La vida misma
El pasado mes de mayo se cumplió el 175º aniversario del nacimiento de Benito Pérez Galdós y dentro de dos años, en enero de 2020, habrán pasado cien desde su muerte, pero no es necesario que medie efeméride ninguna para celebrar al mayor novelista de nuestro siglo XIX, donde solo se le acercan Clarín o Valera, y a uno de los grandes narradores de la lengua española desde que Cervantes, su más clara influencia, refundara o inventara el género en la época moderna. De obligada visita para los historiadores, la obra de Galdós sigue siendo un festín para todo el que desee sumergirse en aquel tiempo viejo, tan fielmente recreado, que no ha dejado de palpitar en sus páginas, caracterizadas por la permanente actualidad que distingue a los clásicos.
La reciente relectura de los Episodios Nacionales, cuenta Andrés Trapiello, que lleva décadas empeñado en la defensa de un escritor no siempre apreciado en la alta medida de su talento, confirma su fascinación de juventud por el superpoblado universo narrativo de Galdós —habitado por casi cuatro mil personajes, sumando los que aparecen en las Novelas contemporáneas— y el asombro por las virtudes de una manera de escribir que se diría ajena al esfuerzo o el artificio. Hoy como ayer, impresionan el amor del creador por todas sus criaturas, su humor finísimo, esa forma de compasión que llamamos cervantina o la prodigiosa naturalidad que equipara a sus narraciones, en las que el autor desaparece como ocultando sus habilidades, a la vida misma.
Y sin embargo, como apunta José María Pozuelo Yvancos, la recepción de Galdós ha sido problemática, por un injusto menosprecio de lo castizo o por el malentendido que lo situaba como un narrador ajeno al rumbo de la modernidad, estigmas frente a los que reaccionaron, con sólidos argumentos, tanto Luis Cernuda y Francisco Ayala como otros representantes del exilio o el hispanismo norteamericano.
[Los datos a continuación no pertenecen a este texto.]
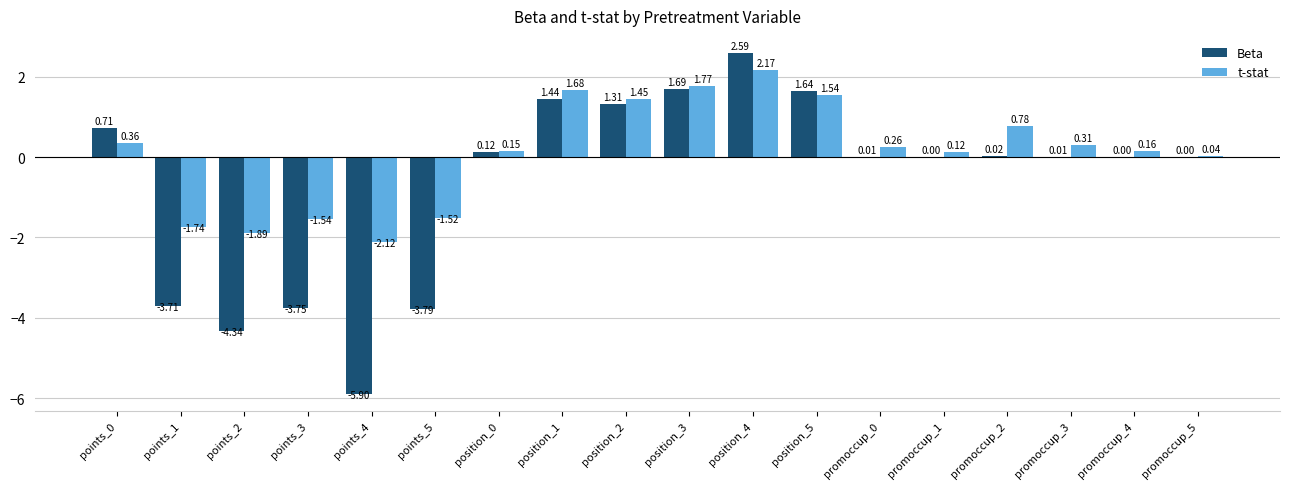

Between points_4 and position_1, which series saw the biggest shift?

Beta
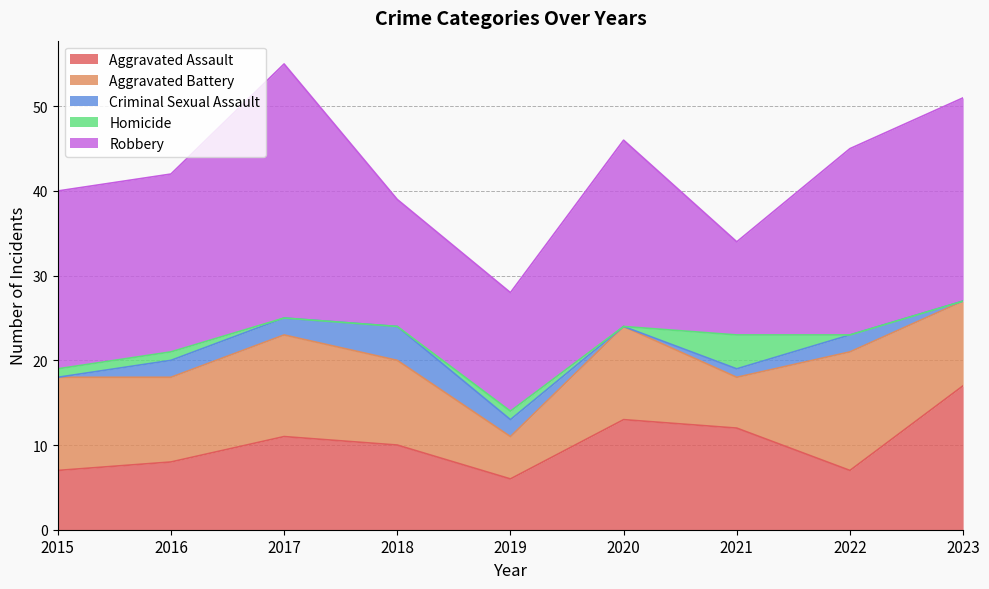

Rank the categories by Aggravated Assault value from lowest to highest.

2019, 2015, 2022, 2016, 2018, 2017, 2021, 2020, 2023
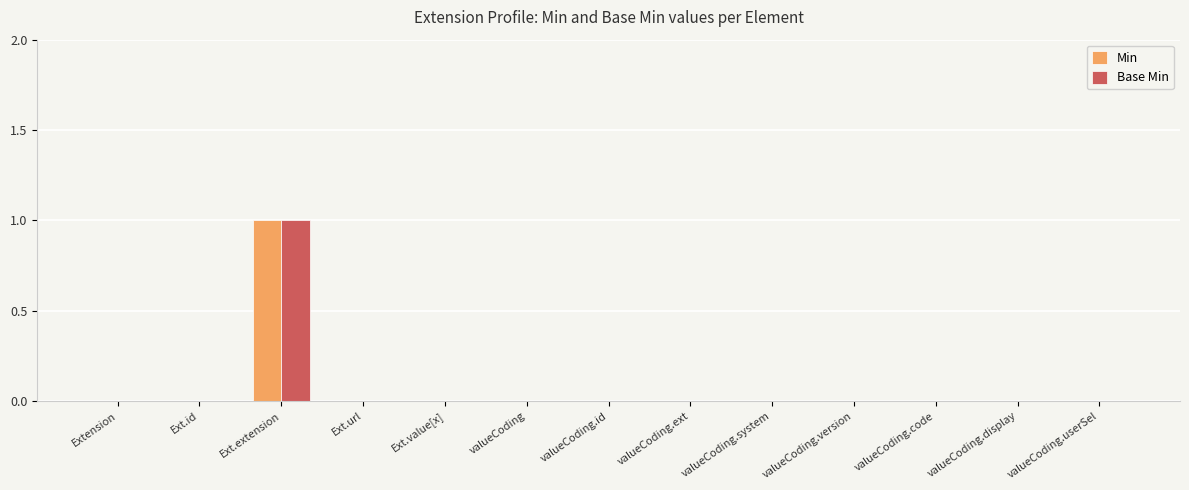

What is the greatest value displayed?

1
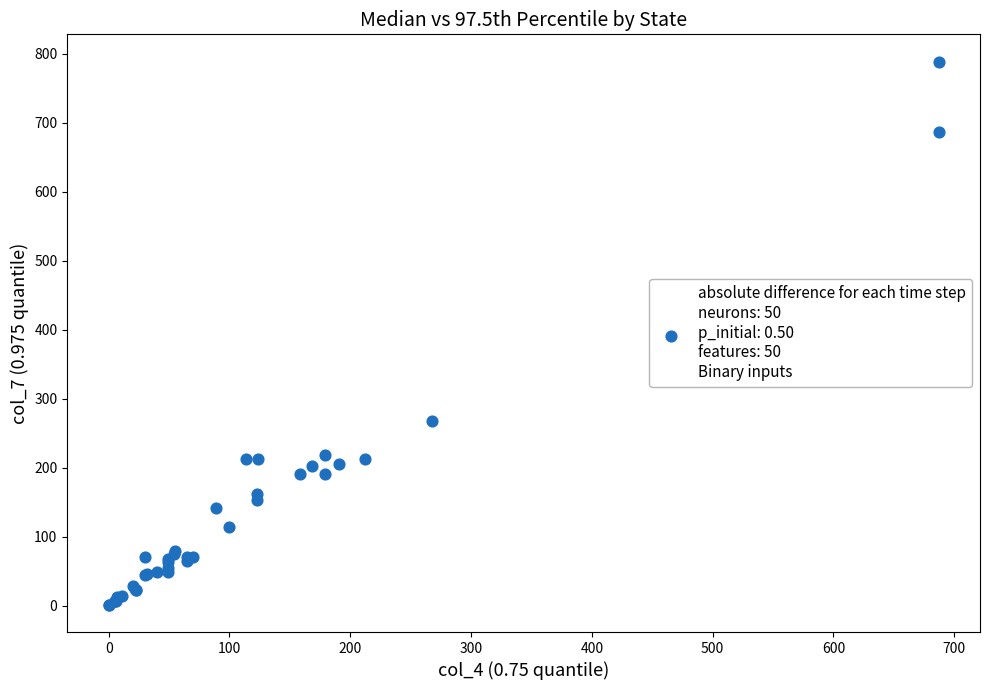

What Y value in the scatter plot is closest to 395?

268.0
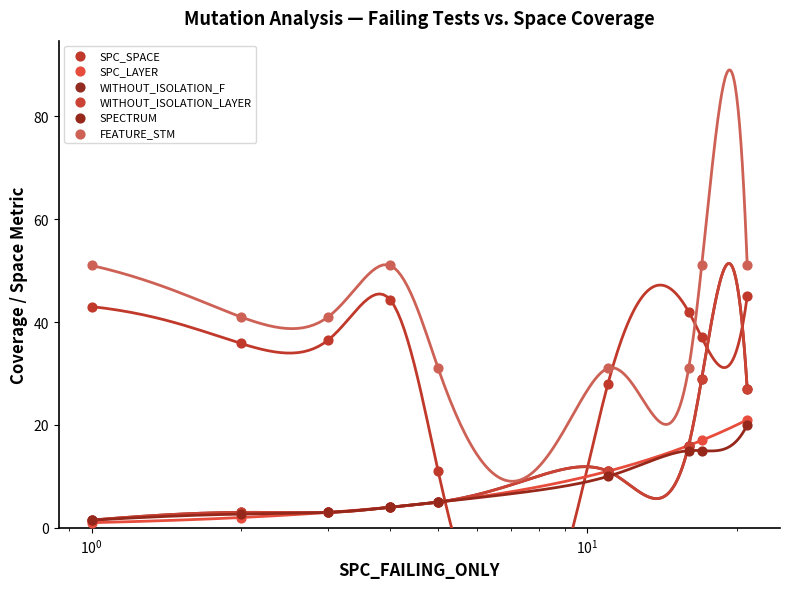

Which series contains the highest Y value?

FEATURE_STM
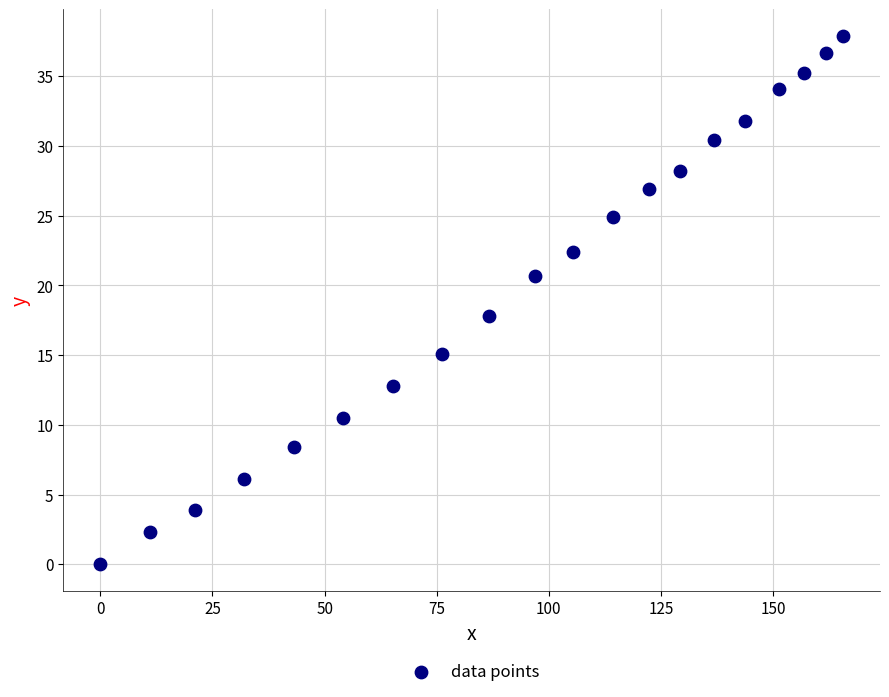

What is the range of X values (max minus min)?

165.6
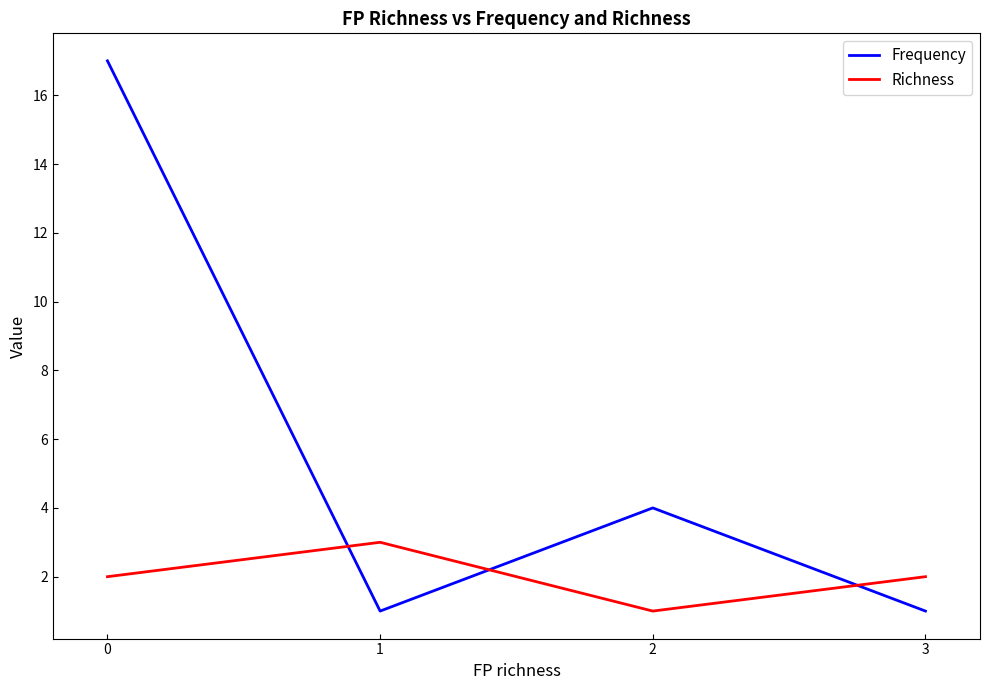

At how many categories does at least one series exceed 9?

1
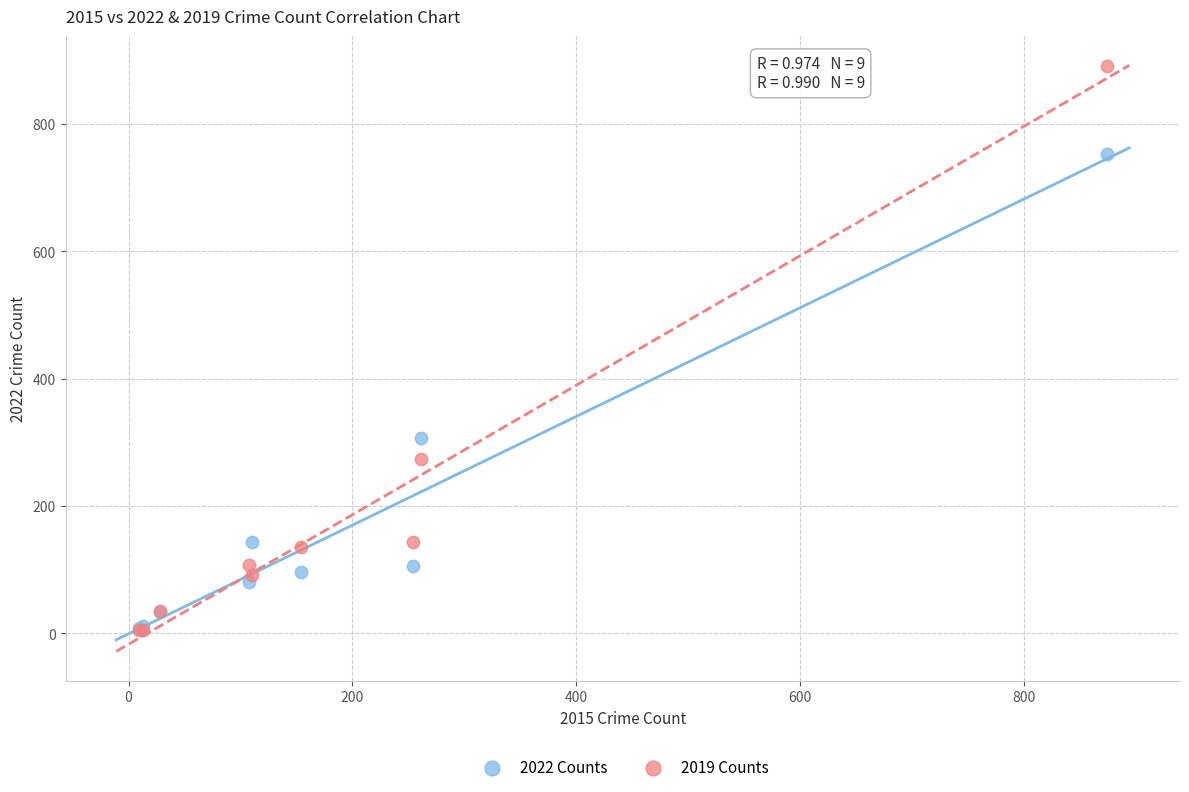

In the 2022 Counts series, what Y value is closest to 381?

306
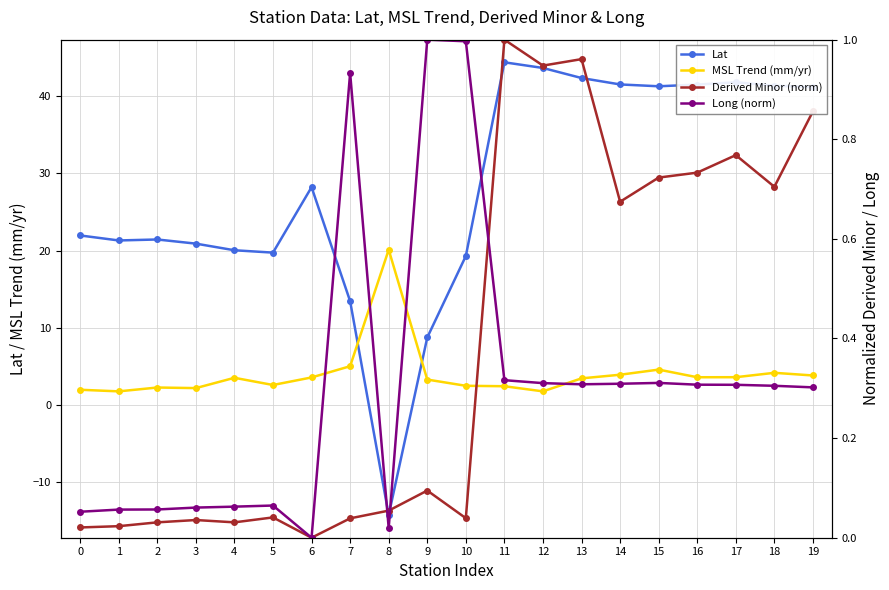

Reading right to left, extract all data points from this chart.

Lat: 19=41.2	18=41.4	17=41.8	16=41.5	15=41.3	14=41.5	13=42.4	12=43.7	11=44.4	10=19.3	9=8.7	8=-14.3	7=13.4	6=28.2	5=19.7	4=20.0	3=20.9	2=21.4	1=21.3	0=22.0
MSL Trend (mm/yr): 19=3.8	18=4.2	17=3.6	16=3.6	15=4.6	14=3.9	13=3.4	12=1.8	11=2.4	10=2.5	9=3.3	8=20.1	7=5.0	6=3.6	5=2.6	4=3.5	3=2.2	2=2.2	1=1.8	0=2.0
Derived Minor (norm): 19=0.9	18=0.7	17=0.8	16=0.7	15=0.7	14=0.7	13=1.0	12=0.9	11=1.0	10=0.0	9=0.1	8=0.1	7=0.0	6=0.0	5=0.0	4=0.0	3=0.0	2=0.0	1=0.0	0=0.0
Long (norm): 19=0.3	18=0.3	17=0.3	16=0.3	15=0.3	14=0.3	13=0.3	12=0.3	11=0.3	10=1.0	9=1.0	8=0.0	7=0.9	6=0.0	5=0.1	4=0.1	3=0.1	2=0.1	1=0.1	0=0.1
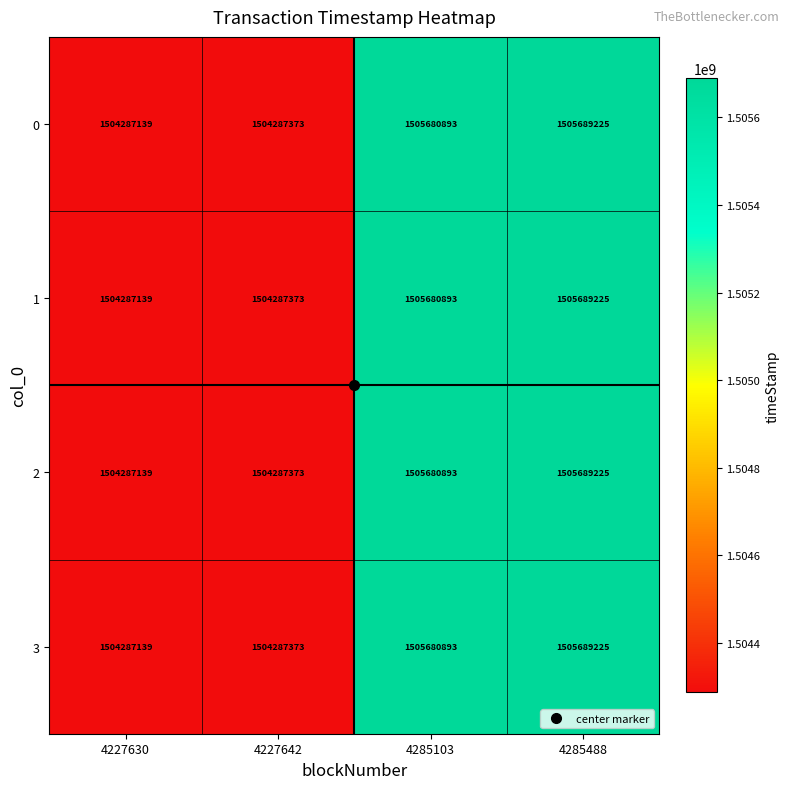

What is the sum of the 1 values at 4285103 and 4227630?

3009968032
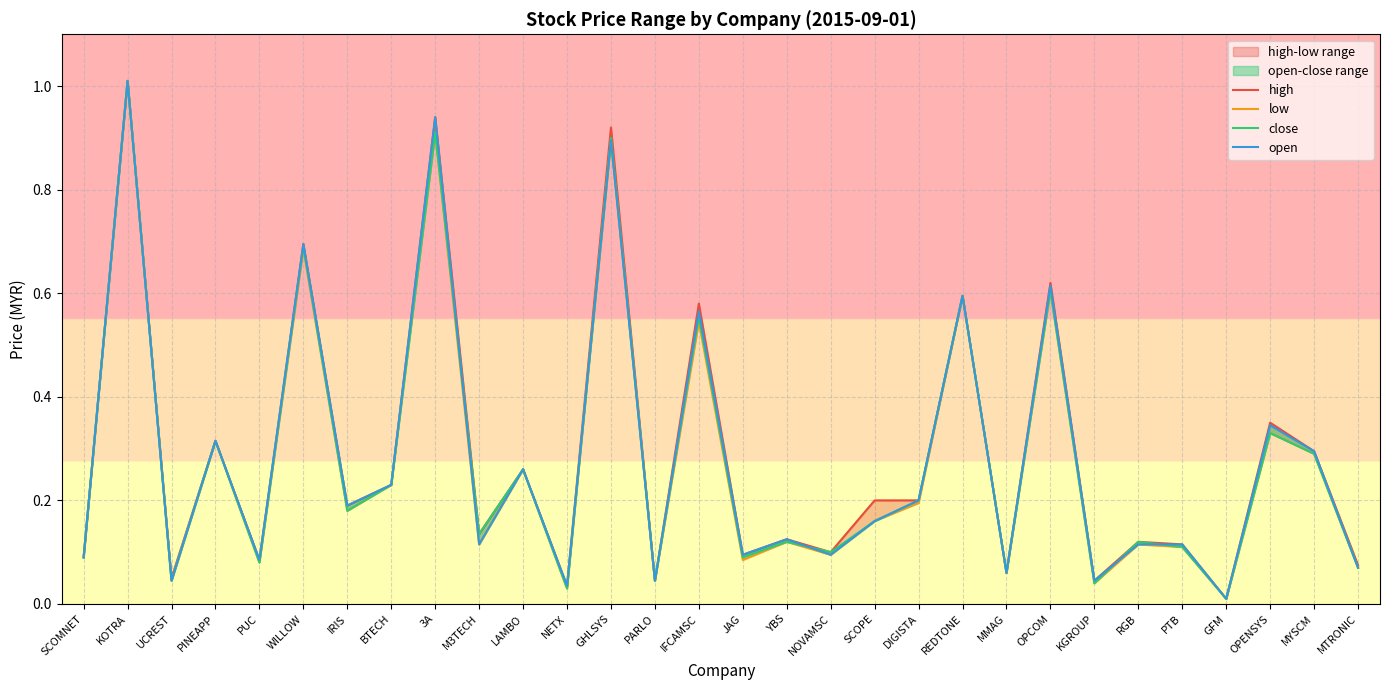

True or false: open has a value of 0.0 at NETX.

True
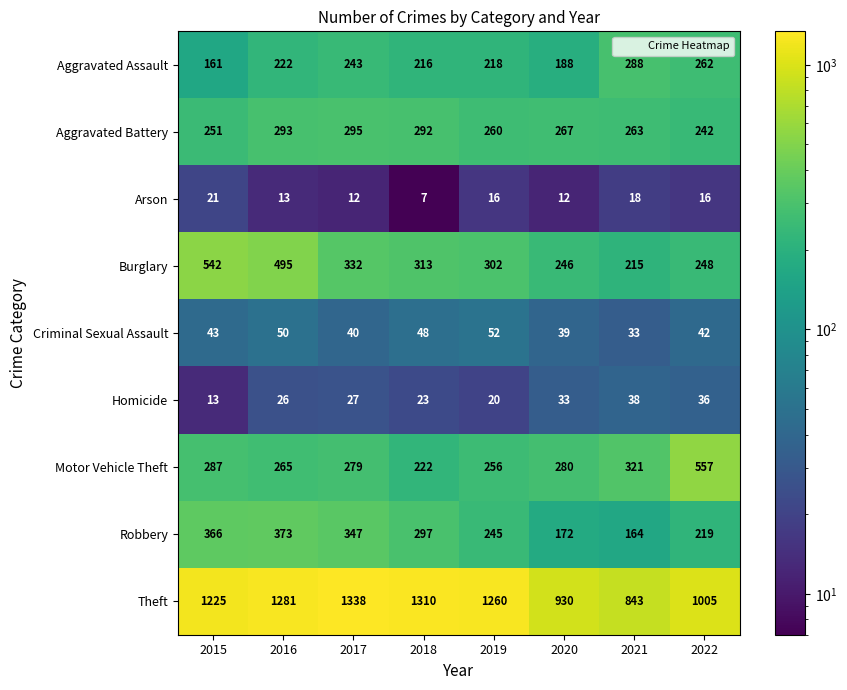

List the series in order of their peak value, highest first.

Theft, Motor Vehicle Theft, Burglary, Robbery, Aggravated Battery, Aggravated Assault, Criminal Sexual Assault, Homicide, Arson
El novelista canario prestó una atención especial a los personajes femeninos y de ellos, las mujeres de Galdós, protagonistas de algunas de sus narraciones más celebradas, escribe Yolanda Arencibia, que destaca la riqueza de caracteres y la evolución de estos en consonancia con la del país o el propio autor, a quien guiaba el ideal de la literatura como enseñanza y que no dejó de hacerse eco de los deseos de libertad en algunos casos, ciertamente rompedores, que se salían de la norma. Con Galdós, por otra parte, como señala José Esteban, nace la novela urbana madrileña y pocos escritores como él han reflejado los pormenores de la vida cotidiana en la villa y corte, retratada en un momento de transformación que alumbrará la ciudad moderna, aún reconocible. Con razón se ha dicho que Madrid, sus calles, sus vistas, sus fondas y sus mercados, reflejados a partir de su predilección por las pequeñas cosas, es el gran personaje de Galdós y ya Clarín le reconoció el haberlo convertido, como otros a París, en “materia romanesca”.
A la incomprensión de parte de la posteridad se refiere también Almudena Grandes, que suma a Max Aub o a Buñuel al bando de quienes lo reivindicaron y reafirma, como orgullosa heredera de Galdós, la vigencia de un formato narrativo que sigue siendo válido —ella misma lo ha cultivado— en el primer tercio del siglo xxi. Hora es de dejar atrás los prejuicios o ese rasgo tan nuestro que invita a desmerecer lo propio para reencontrarnos con una España, como la calificó Cernuda, querida y necesaria.